:: GOAL ::
Repeat the chess passage word for word from "The name of the" to "c6 5 d4 Qc7.".

:: SOURCE TEXT ::
The name of the article was “The Patzer.” Most would have passed it over after skimming, but I was drawn to the move; more so to the position after 4 Be2 c6 5 d4 Qc7.
I do not think “The Patzer” is a good name for this opening because it is the the name of another, discredited opening which begins, 1e4 e5 2 Qh5 (http://www.killegarchess.com/forum/3-chess-openings/1206-re-the-patzers-opening-wayward-queen-attackparham-attack.html). There are those who teach this opening to youngsters as part of their curriculum and when the little Spud defeats his opponent in four moves tell the parent it is proof that their “Spud” has learned how to play chess and has the potential to become a “champion.” This is a disservice to the Royal game. It also begs the question of why anyone who cannot defend against “The Patzer” is playing in an organized chess tournament. Granted, IM Boris Kogan said, “One can play any opening.” but he also said, when I opened with 1 g4 against him and reminded him of what he said earlier, “But not that opening.” Playing “The Patzer” falls into the category of moves not to be played.

:: STORED RECORDS ::
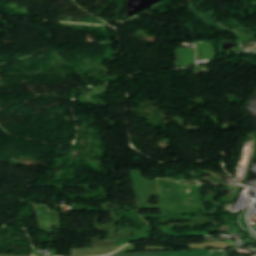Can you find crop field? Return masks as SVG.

---

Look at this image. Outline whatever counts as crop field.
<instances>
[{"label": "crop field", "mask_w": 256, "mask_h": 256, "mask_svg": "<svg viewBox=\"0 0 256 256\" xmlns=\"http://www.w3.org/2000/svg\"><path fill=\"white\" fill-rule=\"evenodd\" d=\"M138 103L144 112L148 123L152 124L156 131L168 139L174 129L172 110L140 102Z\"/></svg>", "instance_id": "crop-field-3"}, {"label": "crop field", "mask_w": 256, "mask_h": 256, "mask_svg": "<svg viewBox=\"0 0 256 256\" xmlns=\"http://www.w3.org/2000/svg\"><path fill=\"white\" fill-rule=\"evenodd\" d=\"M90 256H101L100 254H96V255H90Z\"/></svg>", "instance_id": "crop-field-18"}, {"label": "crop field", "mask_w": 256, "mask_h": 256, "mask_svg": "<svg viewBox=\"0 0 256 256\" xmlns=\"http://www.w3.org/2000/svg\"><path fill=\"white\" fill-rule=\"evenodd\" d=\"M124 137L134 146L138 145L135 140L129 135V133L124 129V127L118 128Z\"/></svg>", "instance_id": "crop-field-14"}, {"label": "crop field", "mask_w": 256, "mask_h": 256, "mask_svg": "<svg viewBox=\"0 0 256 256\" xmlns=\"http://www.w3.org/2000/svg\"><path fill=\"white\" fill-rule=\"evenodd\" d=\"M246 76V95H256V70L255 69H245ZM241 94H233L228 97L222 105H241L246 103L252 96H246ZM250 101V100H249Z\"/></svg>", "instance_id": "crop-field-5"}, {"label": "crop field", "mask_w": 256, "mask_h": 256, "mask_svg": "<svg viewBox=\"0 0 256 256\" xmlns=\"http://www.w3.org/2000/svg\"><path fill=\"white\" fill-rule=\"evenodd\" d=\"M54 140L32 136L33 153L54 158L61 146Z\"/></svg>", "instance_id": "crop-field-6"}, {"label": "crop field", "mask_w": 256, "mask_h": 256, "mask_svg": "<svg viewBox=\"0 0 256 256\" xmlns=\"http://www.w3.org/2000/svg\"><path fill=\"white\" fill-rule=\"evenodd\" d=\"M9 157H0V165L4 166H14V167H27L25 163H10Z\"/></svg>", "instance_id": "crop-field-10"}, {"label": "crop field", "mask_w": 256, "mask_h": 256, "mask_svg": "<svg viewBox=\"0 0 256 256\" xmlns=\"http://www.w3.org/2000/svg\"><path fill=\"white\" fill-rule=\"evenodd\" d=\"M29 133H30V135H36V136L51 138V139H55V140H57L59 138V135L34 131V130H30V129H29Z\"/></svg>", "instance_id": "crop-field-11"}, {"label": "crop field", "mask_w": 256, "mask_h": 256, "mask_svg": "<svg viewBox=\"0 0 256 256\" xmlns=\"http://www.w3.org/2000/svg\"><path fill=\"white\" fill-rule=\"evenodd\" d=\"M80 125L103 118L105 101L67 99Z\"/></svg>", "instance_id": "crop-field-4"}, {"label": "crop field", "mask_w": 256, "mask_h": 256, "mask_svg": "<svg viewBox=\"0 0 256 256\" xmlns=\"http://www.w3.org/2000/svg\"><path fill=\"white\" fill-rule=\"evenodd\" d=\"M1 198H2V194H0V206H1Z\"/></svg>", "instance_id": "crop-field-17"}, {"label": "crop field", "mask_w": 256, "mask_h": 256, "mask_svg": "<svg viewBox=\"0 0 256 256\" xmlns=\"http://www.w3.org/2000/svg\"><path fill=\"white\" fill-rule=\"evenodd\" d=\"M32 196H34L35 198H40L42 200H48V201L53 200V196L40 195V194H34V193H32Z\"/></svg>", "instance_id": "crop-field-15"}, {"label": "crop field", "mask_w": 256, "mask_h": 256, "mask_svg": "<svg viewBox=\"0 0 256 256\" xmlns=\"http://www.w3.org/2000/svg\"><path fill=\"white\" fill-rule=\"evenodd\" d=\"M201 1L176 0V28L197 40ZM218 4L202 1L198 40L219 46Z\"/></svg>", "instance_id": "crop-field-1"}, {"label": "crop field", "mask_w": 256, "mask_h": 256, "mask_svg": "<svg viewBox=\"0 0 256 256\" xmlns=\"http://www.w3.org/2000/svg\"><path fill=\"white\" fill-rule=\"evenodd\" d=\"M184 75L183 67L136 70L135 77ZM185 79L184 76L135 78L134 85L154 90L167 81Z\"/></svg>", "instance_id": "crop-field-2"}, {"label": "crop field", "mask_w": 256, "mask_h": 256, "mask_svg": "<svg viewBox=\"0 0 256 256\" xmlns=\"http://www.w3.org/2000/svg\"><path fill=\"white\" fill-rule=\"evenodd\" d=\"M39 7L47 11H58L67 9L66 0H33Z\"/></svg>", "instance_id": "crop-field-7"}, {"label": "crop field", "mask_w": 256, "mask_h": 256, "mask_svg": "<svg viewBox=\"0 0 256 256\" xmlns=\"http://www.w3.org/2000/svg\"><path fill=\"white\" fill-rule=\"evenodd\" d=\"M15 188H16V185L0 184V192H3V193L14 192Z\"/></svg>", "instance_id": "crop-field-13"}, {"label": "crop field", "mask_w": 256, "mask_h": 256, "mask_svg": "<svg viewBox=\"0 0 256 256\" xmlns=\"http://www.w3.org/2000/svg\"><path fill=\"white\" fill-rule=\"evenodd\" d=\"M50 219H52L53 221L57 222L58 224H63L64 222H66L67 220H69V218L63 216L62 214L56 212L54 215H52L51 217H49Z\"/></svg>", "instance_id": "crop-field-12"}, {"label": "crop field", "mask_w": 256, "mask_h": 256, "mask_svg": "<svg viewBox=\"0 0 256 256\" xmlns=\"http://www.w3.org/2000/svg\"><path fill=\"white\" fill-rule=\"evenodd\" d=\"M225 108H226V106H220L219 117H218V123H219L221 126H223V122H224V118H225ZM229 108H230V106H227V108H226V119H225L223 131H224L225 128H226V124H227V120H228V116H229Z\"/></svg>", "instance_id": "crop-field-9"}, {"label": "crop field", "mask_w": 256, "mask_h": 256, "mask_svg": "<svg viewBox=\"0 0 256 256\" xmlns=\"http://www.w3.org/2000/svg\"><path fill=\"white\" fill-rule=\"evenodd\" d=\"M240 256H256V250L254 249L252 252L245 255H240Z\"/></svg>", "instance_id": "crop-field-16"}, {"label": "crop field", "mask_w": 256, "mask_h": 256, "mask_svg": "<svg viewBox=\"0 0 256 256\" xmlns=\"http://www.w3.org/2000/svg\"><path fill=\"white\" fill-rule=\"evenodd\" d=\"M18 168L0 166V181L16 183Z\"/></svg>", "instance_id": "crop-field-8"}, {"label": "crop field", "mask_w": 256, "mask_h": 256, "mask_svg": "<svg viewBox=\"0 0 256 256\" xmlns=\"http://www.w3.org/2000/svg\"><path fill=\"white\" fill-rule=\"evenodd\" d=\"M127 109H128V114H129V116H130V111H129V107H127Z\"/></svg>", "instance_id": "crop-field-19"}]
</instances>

:: WORKED SOLUTION ::
The name of the article was “The Patzer.” Most would have passed it over after skimming, but I was drawn to the move; more so to the position after 4 Be2 c6 5 d4 Qc7.